Der Versuch einer umfassenden AHV-Reform ist ebenfalls kürzlich gescheitert. Hier kam der Widerstand von Seiten der FDP und der SVP, die etwas dagegen hatten, dass der geplante Leistungsabbau teilweise kompensiert werden sollte. Weil mit der Ablehnung aber das Problem nicht behoben ist, soll durch die zusätzlichen Mittel mindestens ein zeitlicher Aufschub erreicht werden.
„Müll“ und „Eis“ in einer „Tüte“
Nun haben USR und AHV eigentlich nichts miteinander zu tun. Weder juristisch noch inhaltlich. Weshalb die Verknüpfung der beiden Anliegen die Frage aufwirft, ob damit nicht gegen die gesetzliche Vorschrift verstoßen wird, wonach bei solchen Vorlagen zwingend die „Einheit der Materie“ gewahrt sein muss – also nicht Dinge verknüpft werden dürfen, die nicht zusammengehören.

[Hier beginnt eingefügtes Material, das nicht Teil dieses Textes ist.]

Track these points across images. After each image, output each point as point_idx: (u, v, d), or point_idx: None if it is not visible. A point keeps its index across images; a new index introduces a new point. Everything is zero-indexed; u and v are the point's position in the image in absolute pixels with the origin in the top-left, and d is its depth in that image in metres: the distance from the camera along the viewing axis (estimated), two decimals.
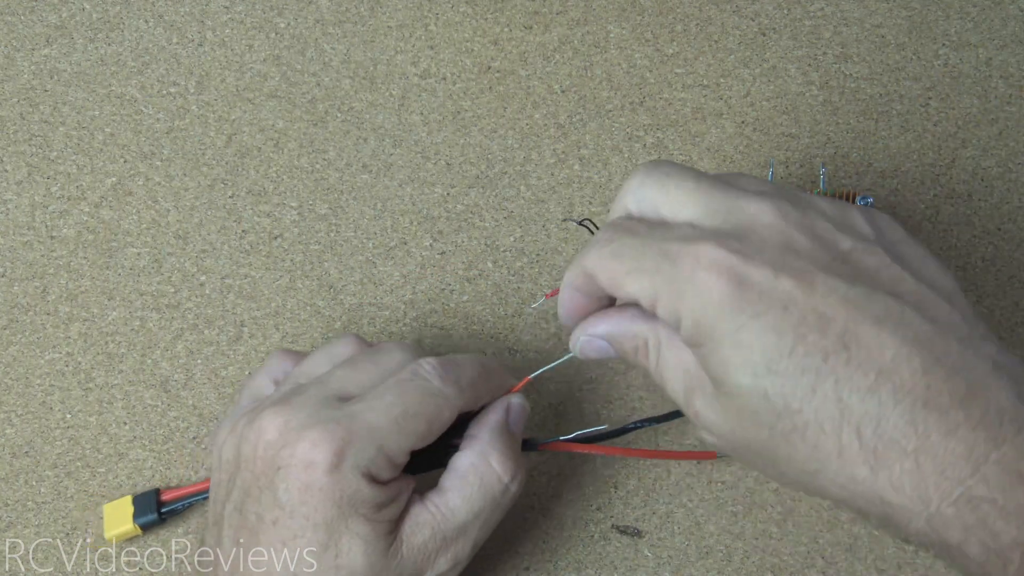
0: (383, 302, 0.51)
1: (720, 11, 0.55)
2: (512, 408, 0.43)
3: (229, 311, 0.51)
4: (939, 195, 0.53)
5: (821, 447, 0.33)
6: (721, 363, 0.34)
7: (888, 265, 0.34)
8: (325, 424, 0.38)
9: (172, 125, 0.54)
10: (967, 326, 0.34)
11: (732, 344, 0.33)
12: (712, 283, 0.34)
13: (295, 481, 0.37)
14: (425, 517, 0.40)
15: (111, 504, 0.47)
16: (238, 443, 0.40)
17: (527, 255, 0.52)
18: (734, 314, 0.33)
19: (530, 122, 0.54)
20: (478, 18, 0.55)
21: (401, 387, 0.39)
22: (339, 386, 0.40)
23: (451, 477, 0.41)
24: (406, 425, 0.39)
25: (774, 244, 0.34)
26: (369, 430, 0.38)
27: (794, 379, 0.33)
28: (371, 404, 0.39)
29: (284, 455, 0.38)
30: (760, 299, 0.33)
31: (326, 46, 0.55)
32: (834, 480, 0.33)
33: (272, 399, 0.41)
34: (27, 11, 0.55)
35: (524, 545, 0.48)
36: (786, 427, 0.33)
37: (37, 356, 0.50)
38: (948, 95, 0.54)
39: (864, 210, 0.37)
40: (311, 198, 0.53)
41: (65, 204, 0.52)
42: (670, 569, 0.48)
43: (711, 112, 0.54)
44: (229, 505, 0.40)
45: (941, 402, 0.32)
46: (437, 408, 0.40)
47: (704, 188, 0.36)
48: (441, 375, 0.40)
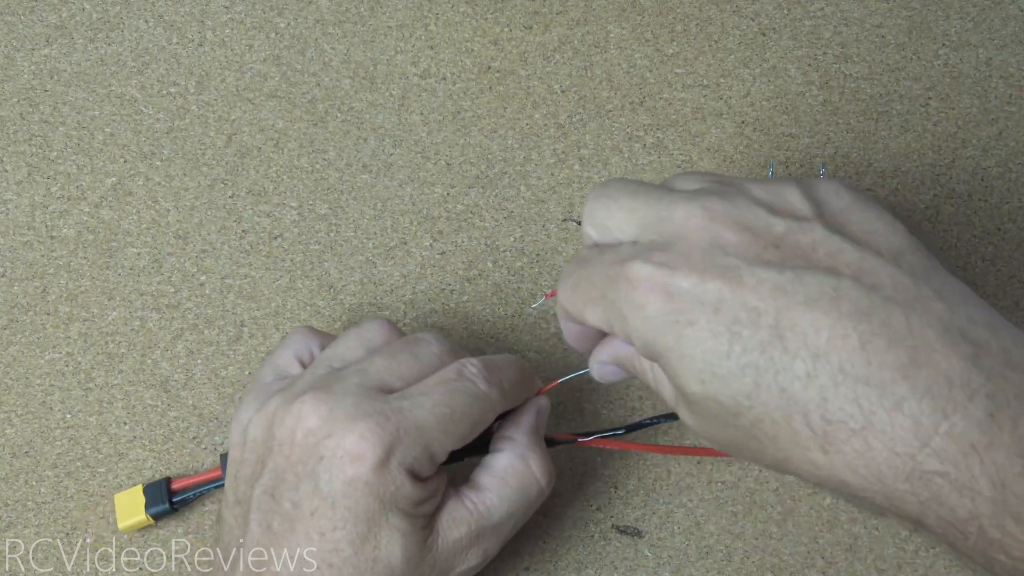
0: (383, 302, 0.51)
1: (720, 11, 0.55)
2: (541, 411, 0.43)
3: (229, 311, 0.51)
4: (939, 195, 0.53)
5: (779, 437, 0.33)
6: (674, 375, 0.34)
7: (826, 239, 0.33)
8: (375, 417, 0.38)
9: (172, 125, 0.54)
10: (915, 287, 0.32)
11: (677, 356, 0.33)
12: (646, 301, 0.34)
13: (339, 473, 0.37)
14: (463, 514, 0.40)
15: (122, 494, 0.47)
16: (269, 424, 0.39)
17: (527, 255, 0.52)
18: (671, 326, 0.33)
19: (530, 122, 0.54)
20: (478, 18, 0.55)
21: (448, 387, 0.40)
22: (379, 377, 0.40)
23: (489, 476, 0.41)
24: (452, 427, 0.39)
25: (701, 247, 0.34)
26: (417, 428, 0.38)
27: (738, 378, 0.32)
28: (419, 401, 0.39)
29: (329, 445, 0.38)
30: (691, 306, 0.33)
31: (326, 46, 0.55)
32: (800, 466, 0.33)
33: (308, 382, 0.40)
34: (27, 11, 0.55)
35: (524, 545, 0.48)
36: (745, 424, 0.33)
37: (37, 356, 0.50)
38: (948, 95, 0.54)
39: (804, 183, 0.35)
40: (311, 198, 0.53)
41: (65, 204, 0.52)
42: (670, 569, 0.48)
43: (711, 112, 0.54)
44: (258, 488, 0.39)
45: (883, 377, 0.31)
46: (482, 411, 0.40)
47: (639, 203, 0.36)
48: (487, 378, 0.40)
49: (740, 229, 0.34)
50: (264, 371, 0.44)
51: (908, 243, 0.34)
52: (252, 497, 0.39)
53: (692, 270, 0.33)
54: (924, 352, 0.31)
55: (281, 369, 0.43)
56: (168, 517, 0.48)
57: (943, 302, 0.32)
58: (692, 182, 0.37)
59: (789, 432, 0.32)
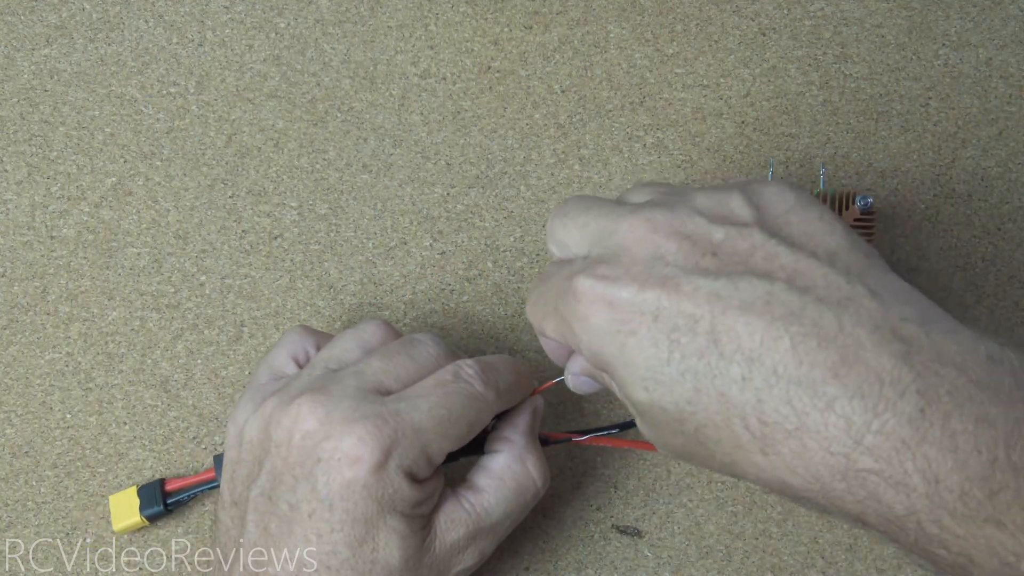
0: (383, 302, 0.51)
1: (720, 11, 0.55)
2: (537, 411, 0.44)
3: (229, 311, 0.51)
4: (939, 195, 0.53)
5: (723, 441, 0.33)
6: (621, 385, 0.35)
7: (762, 244, 0.34)
8: (372, 420, 0.38)
9: (172, 125, 0.54)
10: (849, 286, 0.32)
11: (622, 365, 0.34)
12: (589, 313, 0.34)
13: (337, 475, 0.37)
14: (460, 515, 0.40)
15: (116, 496, 0.47)
16: (265, 425, 0.39)
17: (527, 255, 0.52)
18: (614, 336, 0.34)
19: (530, 122, 0.54)
20: (478, 18, 0.55)
21: (445, 389, 0.40)
22: (376, 379, 0.40)
23: (487, 478, 0.41)
24: (449, 428, 0.39)
25: (642, 258, 0.34)
26: (415, 431, 0.38)
27: (679, 384, 0.33)
28: (416, 404, 0.39)
29: (326, 447, 0.38)
30: (631, 316, 0.34)
31: (326, 46, 0.55)
32: (747, 470, 0.33)
33: (305, 383, 0.40)
34: (27, 11, 0.55)
35: (524, 545, 0.48)
36: (690, 430, 0.34)
37: (37, 356, 0.50)
38: (948, 95, 0.54)
39: (748, 189, 0.36)
40: (311, 198, 0.53)
41: (65, 204, 0.52)
42: (670, 569, 0.48)
43: (711, 112, 0.54)
44: (255, 489, 0.39)
45: (814, 377, 0.31)
46: (479, 413, 0.40)
47: (591, 218, 0.37)
48: (483, 380, 0.41)
49: (680, 239, 0.34)
50: (260, 372, 0.44)
51: (845, 242, 0.34)
52: (249, 499, 0.39)
53: (633, 280, 0.34)
54: (854, 351, 0.31)
55: (277, 370, 0.43)
56: (164, 518, 0.48)
57: (876, 300, 0.32)
58: (642, 194, 0.38)
59: (731, 436, 0.33)
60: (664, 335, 0.33)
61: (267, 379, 0.43)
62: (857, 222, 0.47)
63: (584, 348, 0.35)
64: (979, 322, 0.51)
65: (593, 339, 0.35)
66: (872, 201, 0.47)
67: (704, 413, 0.33)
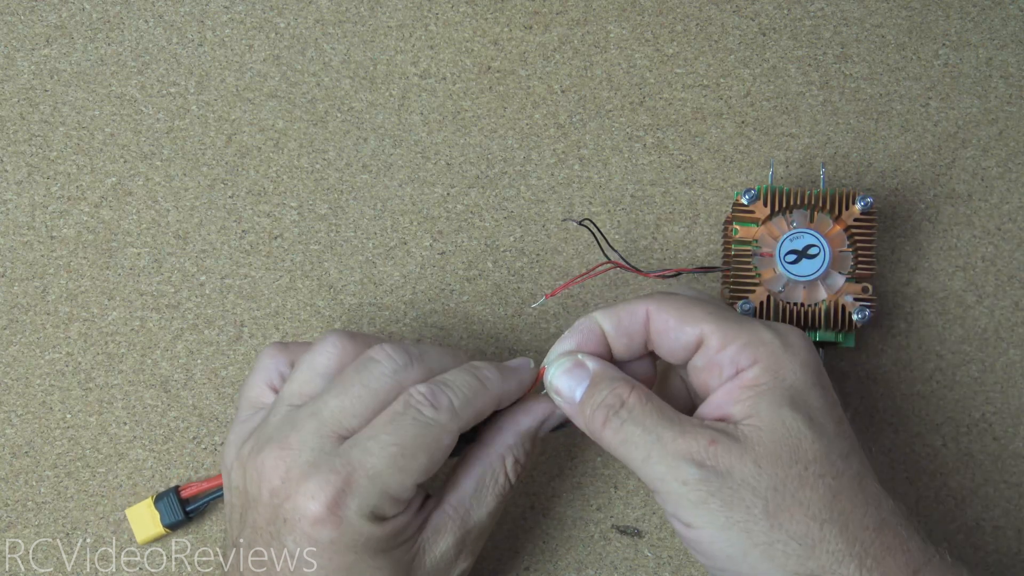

Mit diesem Argument hatte die SVP sich im Nationalrat gegen die Vorlage ausgesprochen – und dabei von unerwarteter Seite Unterstützung bekommen: Grüne und Grünliberale wandten sich auch dagegen. Im Parlament unterstützten SP, FDP und CVP die Vorlage. Wobei innerhalb der Sozialdemokraten die Gewerkschaften – vor allem jene aus der Westschweiz – ausscherten. Die Volksabstimmung erzwangen dann Gewerkschaften, Grüne und SVP.
Jetzt allerdings stehen die Grünen und die Grün-Liberalen alleine mit ihrer Ablehnung. Die Gewerkschaften unterlagen innerhalb der SP den Befürwortern – und bei der SVP konnte die Parteileitung gerade noch verhindern, dass ihr die Basis mit einer öffentlichen Befürwortung in den Rücken fiel. Die Partei hat deshalb Stimmfreigabe beschlossen.